Venerdì 22 marzo 2013

Per quali delle opere volete lapidarmi?

Il grido di disperazione e di implorazione di Geremia richiama la situazione affrontata da Gesù nell'imminenza della passione. I persecutori non rimarranno impuniti. Oltre il destino politico, il profeta invita alla lode: “Cantate inni al Signore, lodate il Signore, perché ha liberato la vita del povero dalle mani dei malfattori”. Nel momento della prova, il giusto sofferente esprime la sua fede: “Il Signore è al mio fianco come un prode valoroso, per questo i miei persecutori cadranno e non potranno prevalere”. Anche quando la vita quotidiana si fa difficile, il credente si appoggia su Dio, perché avverte il valore della sofferenza nell'ambito della redenzione e della salvezza. La sofferenza si trasforma in preghiera che invoca: "nell'angoscia ti prego: salvami, Signore". Nel vangelo di san Giovanni invece, l'opposizione di alcuni giudei non si estingue. Nel brano odierno del Vangelo si criticano le opere di Gesù e in particolare la sua affermazione di essere figlio di Dio: questa sarebbe una bestemmia meritevole di lapidazione. Ogni tentativo di far ragionare, risulta inefficace. In seguito, Gesù torna alle sue origini ministeriali: “nel luogo dove prima Giovanni battezzava, e qui si fermò”. In quel luogo, in cui era nata la vocazione dei primi discepoli, l'evangelista annota: “in quel luogo molti credettero in lui”. Tornare alle origini, significa ricuperare il fermento iniziale e sentire nuovamente il messaggio di conversione e di fede proclamata da Giovanni Battista e dallo stesso Gesù.


Apoftegmi - Detti dei Padri

Gregorio disse: «Che la tua opera sia pura per la presenza del Signore e non per l'ostentazione».
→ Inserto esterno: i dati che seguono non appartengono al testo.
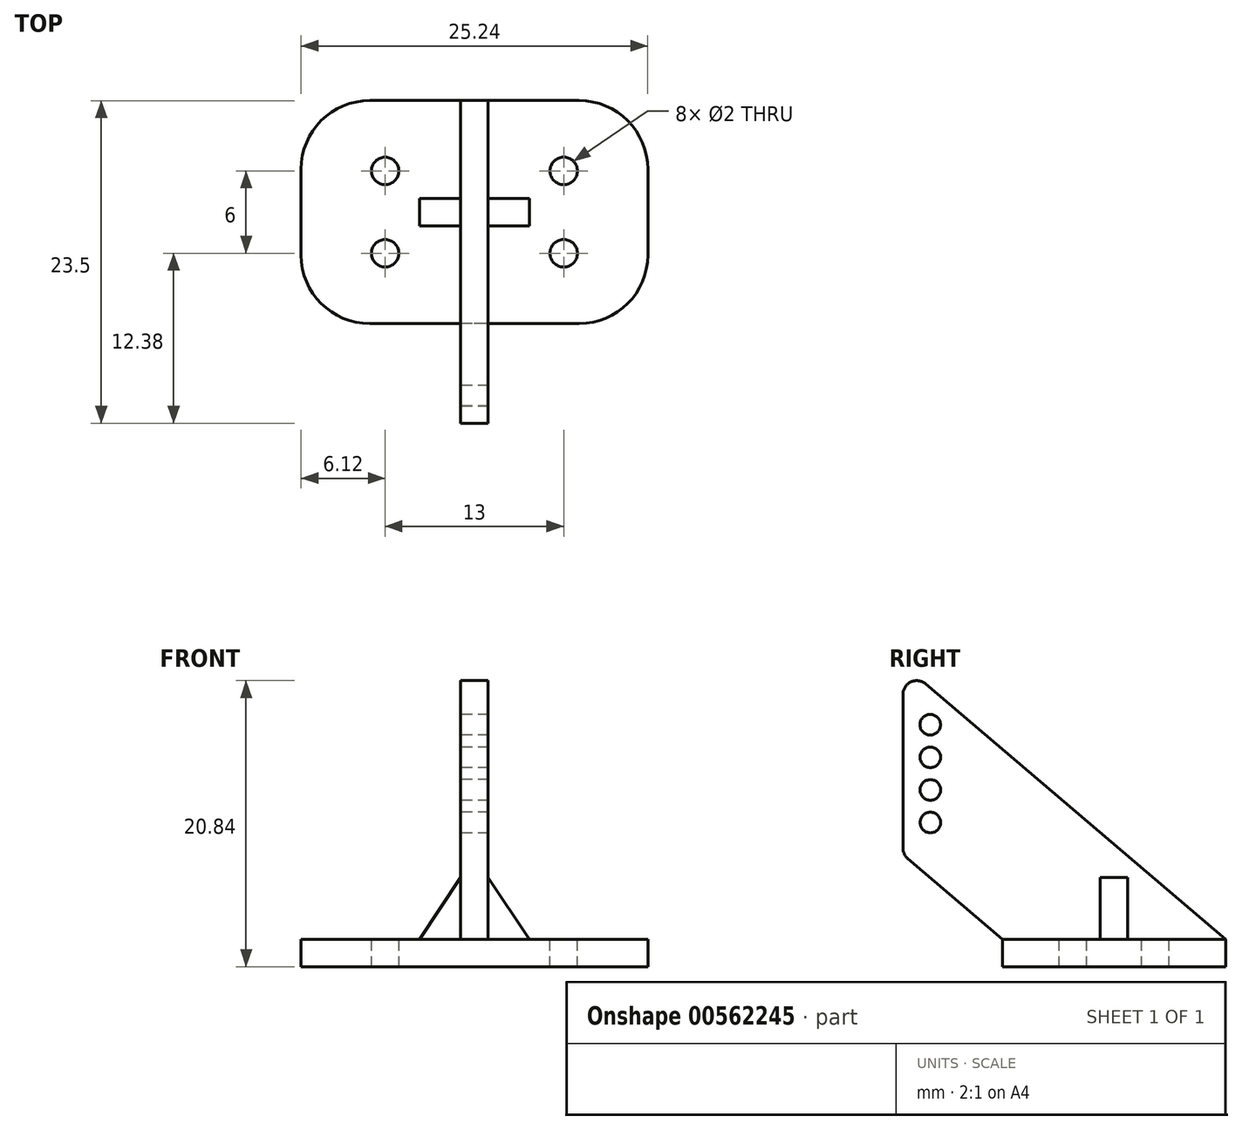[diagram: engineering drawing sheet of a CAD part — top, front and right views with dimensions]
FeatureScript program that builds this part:
annotation { "Feature Type Name" : "Feature", "Feature Type Description" : "" }
export const myFeature = defineFeature(function(context is Context, id is Id, definition is map)
    precondition{}
    {
        {
            var Q0;
            Q0=qCreatedBy(makeId("Top.planeOp"),FACE);
            var sketch = newSketch(context, id + "F0", { "sketchPlane" : qUnion([Q0])});
            skLineSegment(sketch, "E0.bottom", {"start": v(7.63, -8.12) * mm, "end": v(6.5, -8.12) * mm});
            skLineSegment(sketch, "E0.top", {"start": v(7.63, 8.12) * mm, "end": v(6.5, 8.12) * mm});
            skLineSegment(sketch, "E0.left", {"start": v(12.62, -3.12) * mm, "end": v(12.62, -3) * mm});
            skLineSegment(sketch, "E0.right", {"start": v(-12.62, -3.13) * mm, "end": v(-12.62, -3) * mm});
            skPoint(sketch, "E0.middle", {"position": v(0, 0) * mm});
            skLineSegment(sketch, "E1", {"start": v(-6.5, 8.12) * mm, "end": v(-7.63, 8.12) * mm});
            skLineSegment(sketch, "E2", {"start": v(6.5, 8.12) * mm, "end": v(1, 8.12) * mm});
            skLineSegment(sketch, "E3", {"start": v(-6.5, -8.12) * mm, "end": v(-7.63, -8.12) * mm});
            skLineSegment(sketch, "E4", {"start": v(6.5, -8.12) * mm, "end": v(1, -8.12) * mm});
            skLineSegment(sketch, "E5", {"start": v(12.62, -3) * mm, "end": v(12.62, -1) * mm});
            skLineSegment(sketch, "E6", {"start": v(12.62, 3) * mm, "end": v(12.62, 3.13) * mm});
            skLineSegment(sketch, "E7", {"start": v(-12.62, 3) * mm, "end": v(-12.62, 3.12) * mm});
            skLineSegment(sketch, "E8", {"start": v(-12.62, -3) * mm, "end": v(-12.62, -1) * mm});
            skLineSegment(sketch, "E9", {"start": v(-6.5, 8.12) * mm, "end": v(-6.5, -8.12) * mm, "construction": true});
            skLineSegment(sketch, "E10", {"start": v(6.5, 8.12) * mm, "end": v(6.5, -8.12) * mm, "construction": true});
            skLineSegment(sketch, "E11", {"start": v(12.62, 3) * mm, "end": v(-12.62, 3) * mm, "construction": true});
            skLineSegment(sketch, "E12", {"start": v(-12.62, -3) * mm, "end": v(12.62, -3) * mm, "construction": true});
            skCircle(sketch, "E13", {"center": v(-6.5, 3) * mm, "radius": 1 * mm});
            skCircle(sketch, "E14", {"center": v(-6.5, -3) * mm, "radius": 1 * mm});
            skCircle(sketch, "E15", {"center": v(6.5, 3) * mm, "radius": 1 * mm});
            skCircle(sketch, "E16", {"center": v(6.5, -3) * mm, "radius": 1 * mm});
            skPoint(sketch, "E17.visualSharp", {"position": v(-12.63, 8.12) * mm});
            skArc(sketch, "E17.filletArc", {"start": v(-7.63, 8.12) * mm, "mid": v(-11.16, 6.66) * mm, "end": v(-12.63, 3.13) * mm});
            skPoint(sketch, "E18.visualSharp", {"position": v(-12.62, -8.13) * mm});
            skArc(sketch, "E18.filletArc", {"start": v(-12.62, -3.13) * mm, "mid": v(-11.16, -6.66) * mm, "end": v(-7.63, -8.13) * mm});
            skPoint(sketch, "E19.visualSharp", {"position": v(12.62, -8.12) * mm});
            skArc(sketch, "E19.filletArc", {"start": v(7.63, -8.12) * mm, "mid": v(11.16, -6.66) * mm, "end": v(12.62, -3.12) * mm});
            skPoint(sketch, "E20.visualSharp", {"position": v(12.62, 8.12) * mm});
            skArc(sketch, "E20.filletArc", {"start": v(12.62, 3.13) * mm, "mid": v(11.16, 6.66) * mm, "end": v(7.63, 8.12) * mm});
            skLineSegment(sketch, "E21", {"start": v(-1, 8.12) * mm, "end": v(-1, -8.13) * mm});
            skLineSegment(sketch, "E22", {"start": v(1, 8.12) * mm, "end": v(1, -8.13) * mm});
            skLineSegment(sketch, "E23", {"start": v(-1, 8.12) * mm, "end": v(-6.5, 8.12) * mm});
            skLineSegment(sketch, "E24", {"start": v(1, 8.12) * mm, "end": v(-1, 8.12) * mm});
            skLineSegment(sketch, "E25", {"start": v(-1, -8.12) * mm, "end": v(-6.5, -8.12) * mm});
            skLineSegment(sketch, "E26", {"start": v(1, -8.12) * mm, "end": v(-1, -8.12) * mm});
            skLineSegment(sketch, "E27", {"start": v(-12.63, 1) * mm, "end": v(-12.63, 1) * mm});
            skLineSegment(sketch, "E28", {"start": v(-12.63, -1) * mm, "end": v(-4, -1) * mm, "construction": true});
            skLineSegment(sketch, "E29", {"start": v(-12.63, 1) * mm, "end": v(-4, 1) * mm, "construction": true});
            skLineSegment(sketch, "E30", {"start": v(-12.62, -1) * mm, "end": v(-12.62, 1) * mm});
            skLineSegment(sketch, "E31", {"start": v(12.62, 1) * mm, "end": v(12.62, 3) * mm});
            skLineSegment(sketch, "E32", {"start": v(12.62, -1) * mm, "end": v(12.62, 1) * mm});
            skLineSegment(sketch, "E33", {"start": v(-12.62, 1) * mm, "end": v(-12.62, 3) * mm});
            skLineSegment(sketch, "E34", {"start": v(-4, 1) * mm, "end": v(-4, 1) * mm});
            skLineSegment(sketch, "E35", {"start": v(4, 1) * mm, "end": v(4, -1) * mm});
            skLineSegment(sketch, "E36", {"start": v(-4, 1) * mm, "end": v(-4, -1) * mm});
            skLineSegment(sketch, "E37", {"start": v(4, 1) * mm, "end": v(12.62, 1) * mm, "construction": true});
            skLineSegment(sketch, "E38", {"start": v(4, -1) * mm, "end": v(12.62, -1) * mm, "construction": true});
            skLineSegment(sketch, "E39", {"start": v(-4, -1) * mm, "end": v(4, -1) * mm});
            skLineSegment(sketch, "E40", {"start": v(-4, 1) * mm, "end": v(4, 1) * mm});
            skSolve(sketch);
        }
        {
            var Q0;
            Q0=makeQuery(id+"F0.imprint","IMPRINT",FACE,{"disambiguationData":[TD([[makeQuery(id+"F0.imprint","IMPRINT",EDGE,{"derivedFrom":sQuery(id+"F0.wireOp",EDGE,"E0.bottom")}),-1.0]])]});
            var Q1;
            Q1=makeQuery(id+"F0.imprint","IMPRINT",FACE,{"disambiguationData":[TD([[makeQuery(id+"F0.imprint","IMPRINT",EDGE,{"derivedFrom":sQuery(id+"F0.wireOp",EDGE,"E0.right")}),-1.0]])]});
            var Q2;
            {var subQ0=sQuery(id+"F0.wireOp",EDGE,"E40");var subQ1=sQuery(id+"F0.wireOp",EDGE,"E21");var subQ2=makeQuery(id+"F0.imprint","INTERSECT",VERTEX,{"derivedFrom":[subQ1,subQ0]});Q2=makeQuery(id+"F0.imprint","IMPRINT",FACE,{"disambiguationData":[TD([[makeQuery(id+"F0.imprint","IMPRINT",EDGE,{"disambiguationData":[TD([[subQ2,-1.0]])],"derivedFrom":subQ1}),1.0]])]});}
            var Q3;
            {var subQ0=sQuery(id+"F0.wireOp",EDGE,"E24");Q3=makeQuery(id+"F0.imprint","IMPRINT",FACE,{"disambiguationData":[TD([[makeQuery(id+"F0.imprint","IMPRINT",EDGE,{"derivedFrom":subQ0}),1.0]])]});}
            var Q4;
            {var subQ0=sQuery(id+"F0.wireOp",EDGE,"E26");Q4=makeQuery(id+"F0.imprint","IMPRINT",FACE,{"disambiguationData":[TD([[makeQuery(id+"F0.imprint","IMPRINT",EDGE,{"derivedFrom":subQ0}),-1.0]])]});}
            var Q5;
            {var subQ5=sQuery(id+"F0.wireOp",EDGE,"E35");Q5=makeQuery(id+"F0.imprint","IMPRINT",FACE,{"disambiguationData":[TD([[makeQuery(id+"F0.imprint","IMPRINT",EDGE,{"derivedFrom":subQ5}),-1.0]])]});}
            var Q6;
            {var subQ5=sQuery(id+"F0.wireOp",EDGE,"E36");Q6=makeQuery(id+"F0.imprint","IMPRINT",FACE,{"disambiguationData":[TD([[makeQuery(id+"F0.imprint","IMPRINT",EDGE,{"derivedFrom":subQ5}),1.0]])]});}
            extrude(context, id + "F1", {"entities" : qUnion([Q0, Q1, Q2, Q3, Q4, Q5, Q6]), "oppositeDirection" : true, "depth" : 2 * mm, "offsetDistance" : 25 * mm});
        }
        {
            var Q0;
            Q0=qCreatedBy(makeId("Right.planeOp"),FACE);
            var sketch = newSketch(context, id + "F2", { "sketchPlane" : qUnion([Q0])});
            skLineSegment(sketch, "E41", {"start": v(0, 0) * mm, "end": v(0, 20) * mm, "construction": true});
            skLineSegment(sketch, "E42", {"start": v(0, 0) * mm, "end": v(8.12, 0) * mm});
            skLineSegment(sketch, "E43", {"start": v(0, 0) * mm, "end": v(-8.12, 0) * mm});
            skLineSegment(sketch, "E44.0", {"start": v(8.12, 0) * mm, "end": v(-8.13, 0) * mm});
            skLineSegment(sketch, "E45", {"start": v(8.12, 0) * mm, "end": v(-13.38, 0) * mm, "construction": true});
            skLineSegment(sketch, "E46", {"start": v(-15.38, 0) * mm, "end": v(-15.38, 20) * mm, "construction": true});
            skLineSegment(sketch, "E47", {"start": v(-13.73, 18.6) * mm, "end": v(8.12, 0) * mm});
            skLineSegment(sketch, "E48", {"start": v(-8.12, 0) * mm, "end": v(-15.02, 5.87) * mm});
            skLineSegment(sketch, "E49", {"start": v(-15.38, 17.84) * mm, "end": v(-15.38, 6.63) * mm});
            skLineSegment(sketch, "E50", {"start": v(-13.38, 0) * mm, "end": v(-15.38, 0) * mm, "construction": true});
            skLineSegment(sketch, "E51", {"start": v(-13.38, 0) * mm, "end": v(-13.38, 8.5) * mm, "construction": true});
            skLineSegment(sketch, "E52", {"start": v(-13.38, 8.5) * mm, "end": v(-13.38, 18.3) * mm, "construction": true});
            skCircle(sketch, "E53", {"center": v(-13.38, 8.5) * mm, "radius": 0.75 * mm});
            skCircle(sketch, "E54.1.0.0", {"center": v(-13.38, 10.87) * mm, "radius": 0.75 * mm});
            skCircle(sketch, "E54.2.0.0", {"center": v(-13.38, 13.25) * mm, "radius": 0.75 * mm});
            skCircle(sketch, "E54.3.0.0", {"center": v(-13.39, 15.62) * mm, "radius": 0.75 * mm});
            skLineSegment(sketch, "E54.direction1", {"start": v(-13.38, 8.5) * mm, "end": v(-13.38, 10.87) * mm, "construction": true});
            skPoint(sketch, "E55.visualSharp", {"position": v(-15.38, 20) * mm});
            skArc(sketch, "E55.filletArc", {"start": v(-13.73, 18.6) * mm, "mid": v(-14.8, 18.74) * mm, "end": v(-15.38, 17.84) * mm});
            skPoint(sketch, "E56.visualSharp", {"position": v(-15.38, 6.17) * mm});
            skArc(sketch, "E56.filletArc", {"start": v(-15.38, 6.63) * mm, "mid": v(-15.28, 6.21) * mm, "end": v(-15.02, 5.87) * mm});
            skSolve(sketch);
        }
        {
            var Q0;
            {var subQ1=sQuery(id+"F2.wireOp",EDGE,"E47");Q0=makeQuery(id+"F2.imprint","IMPRINT",FACE,{"disambiguationData":[TD([[makeQuery(id+"F2.imprint","IMPRINT",EDGE,{"derivedFrom":subQ1}),-1.0]])]});}
            extrude(context, id + "F3", {"entities" : qUnion([Q0]), "endBound" : BoundingType.SYMMETRIC, "depth" : 2 * mm, "offsetDistance" : 25 * mm});
        }
        {
            var Q0;
            Q0=qCreatedBy(makeId("Front.planeOp"),FACE);
            var sketch = newSketch(context, id + "F4", { "sketchPlane" : qUnion([Q0])});
            skLineSegment(sketch, "E57.0.1", {"start": v(1, 0) * mm, "end": v(4, 0) * mm});
            skLineSegment(sketch, "E57.0.3", {"start": v(4, 0) * mm, "end": v(1, 0) * mm});
            skLineSegment(sketch, "E57.1.1", {"start": v(-1, 0) * mm, "end": v(-4, 0) * mm});
            skLineSegment(sketch, "E57.1.3", {"start": v(-4, 0) * mm, "end": v(-1, 0) * mm});
            skLineSegment(sketch, "E58", {"start": v(1, 0) * mm, "end": v(1, 4.5) * mm});
            skLineSegment(sketch, "E59", {"start": v(1, 4.5) * mm, "end": v(-1, 4.5) * mm, "construction": true});
            skLineSegment(sketch, "E60", {"start": v(-1, 4.5) * mm, "end": v(-1, 0) * mm});
            skLineSegment(sketch, "E61", {"start": v(4, 0) * mm, "end": v(1, 4.5) * mm});
            skLineSegment(sketch, "E62", {"start": v(-1, 4.5) * mm, "end": v(-4, 0) * mm});
            skSolve(sketch);
        }
        {
            var Q0;
            Q0=makeQuery(id+"F4.imprint","IMPRINT",FACE,{"disambiguationData":[TD([[makeQuery(id+"F4.imprint","IMPRINT",EDGE,{"derivedFrom":sQuery(id+"F4.wireOp",EDGE,"E57.1.3")}),1.0]])]});
            var Q1;
            Q1 = qSketchRegion(id + "F4", true);
            extrude(context, id + "F5", {"entities" : qUnion([Q0, Q1]), "endBound" : BoundingType.SYMMETRIC, "depth" : 2 * mm, "offsetDistance" : 25 * mm});
        }
    });
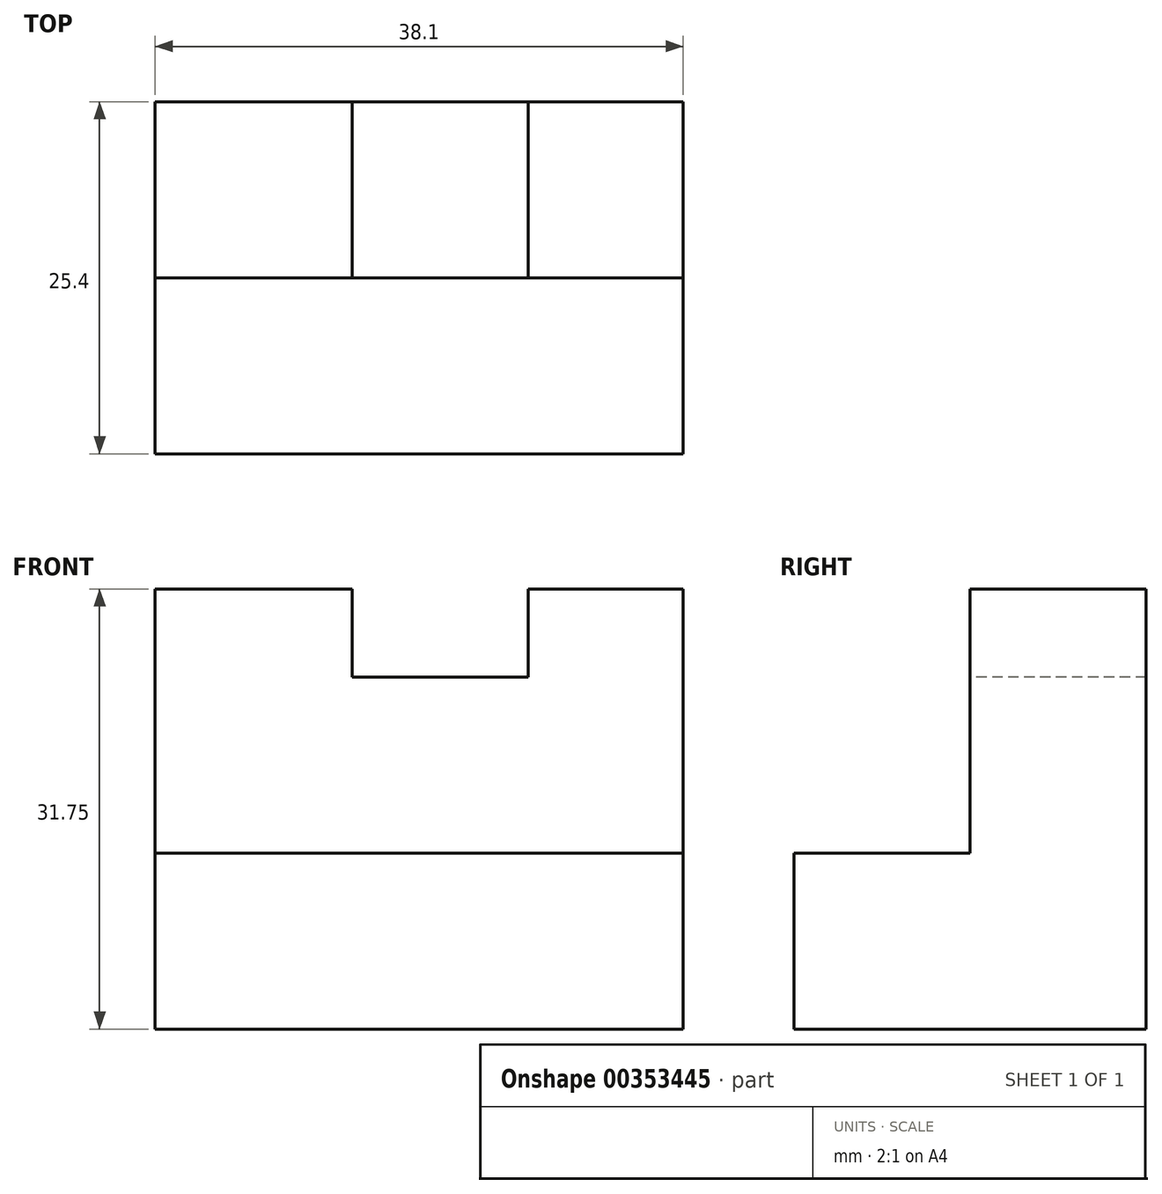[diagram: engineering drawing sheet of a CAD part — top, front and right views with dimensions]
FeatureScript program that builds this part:
annotation { "Feature Type Name" : "Feature", "Feature Type Description" : "" }
export const myFeature = defineFeature(function(context is Context, id is Id, definition is map)
    precondition{}
    {
        {
            var Q0;
            Q0=qCreatedBy(makeId("Right.planeOp"),FACE);
            var sketch = newSketch(context, id + "F0", { "sketchPlane" : qUnion([Q0])});
            skLineSegment(sketch, "E0", {"start": v(0, 0) * mm, "end": v(25.4, 0) * mm});
            skLineSegment(sketch, "E1", {"start": v(25.4, 31.75) * mm, "end": v(25.4, 0) * mm});
            skLineSegment(sketch, "E2", {"start": v(25.4, 31.75) * mm, "end": v(12.7, 31.75) * mm});
            skLineSegment(sketch, "E3", {"start": v(12.7, 31.75) * mm, "end": v(12.7, 12.7) * mm});
            skLineSegment(sketch, "E4", {"start": v(12.7, 12.7) * mm, "end": v(0, 12.7) * mm});
            skLineSegment(sketch, "E5", {"start": v(0, 12.7) * mm, "end": v(0, 0) * mm});
            skSolve(sketch);
        }
        {
            var Q0;
            Q0=makeQuery(id+"F0.imprint","IMPRINT",FACE,{"disambiguationData":[TD([[makeQuery(id+"F0.imprint","IMPRINT",EDGE,{"derivedFrom":sQuery(id+"F0.wireOp",EDGE,"E0")}),1.0]])]});
            extrude(context, id + "F1", {"entities" : qUnion([Q0]), "depth" : 38.1 * mm});
        }
        {
            var Q0;
            Q0=makeQuery(id+"F1.opExtrude","SWEPT_FACE",FACE,{"disambiguationData":[OSD([sQuery(id+"F0.wireOp",EDGE,"E2")])]});
            var sketch = newSketch(context, id + "F2", { "sketchPlane" : qUnion([Q0])});
            skLineSegment(sketch, "E6", {"start": v(14.21, 25.4) * mm, "end": v(14.21, 12.7) * mm});
            skLineSegment(sketch, "E7", {"start": v(14.21, 25.4) * mm, "end": v(26.91, 25.4) * mm});
            skLineSegment(sketch, "E8", {"start": v(26.91, 25.4) * mm, "end": v(26.91, 12.7) * mm});
            skLineSegment(sketch, "E9", {"start": v(26.91, 12.7) * mm, "end": v(14.21, 12.7) * mm});
            skSolve(sketch);
        }
        {
            var Q0;
            Q0 = qSketchRegion(id + "F2", true);
            extrude(context, id + "F3", {"entities" : qUnion([Q0]), "operationType" : NewBodyOperationType.REMOVE, "oppositeDirection" : true, "depth" : 6.35 * mm});
        }
    });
Dalla Regola del nostro Santo Padre Benedetto

QUALE DEVE ESSERE IL GRADO DELLA SCOMUNICA

La misura della scomunica o del castigo corporale deve essere proporzionata alla gravità della colpa; e la valutazione di questa dipende esclusivamente dal giudizio dell'abate. Se un fratello comunque si rende colpevole di colpe leggere sia privato della partecipazione alla mensa comune. Per chi viene escluso dalla mensa si usi questa norma: non canti da solo in coro né salmo né antifona né proclami le letture, finché non abbia fatto la soddisfazione; inoltre prenda il pasto da solo dopo la refezione dei fratelli; così, per esempio, se i fratelli mangiano all'ora sesta, egli mangi a nona; se i fratelli a nona, egli a vespro, finché, dopo un'adeguata soddisfazione, non abbia ottenuto il perdono.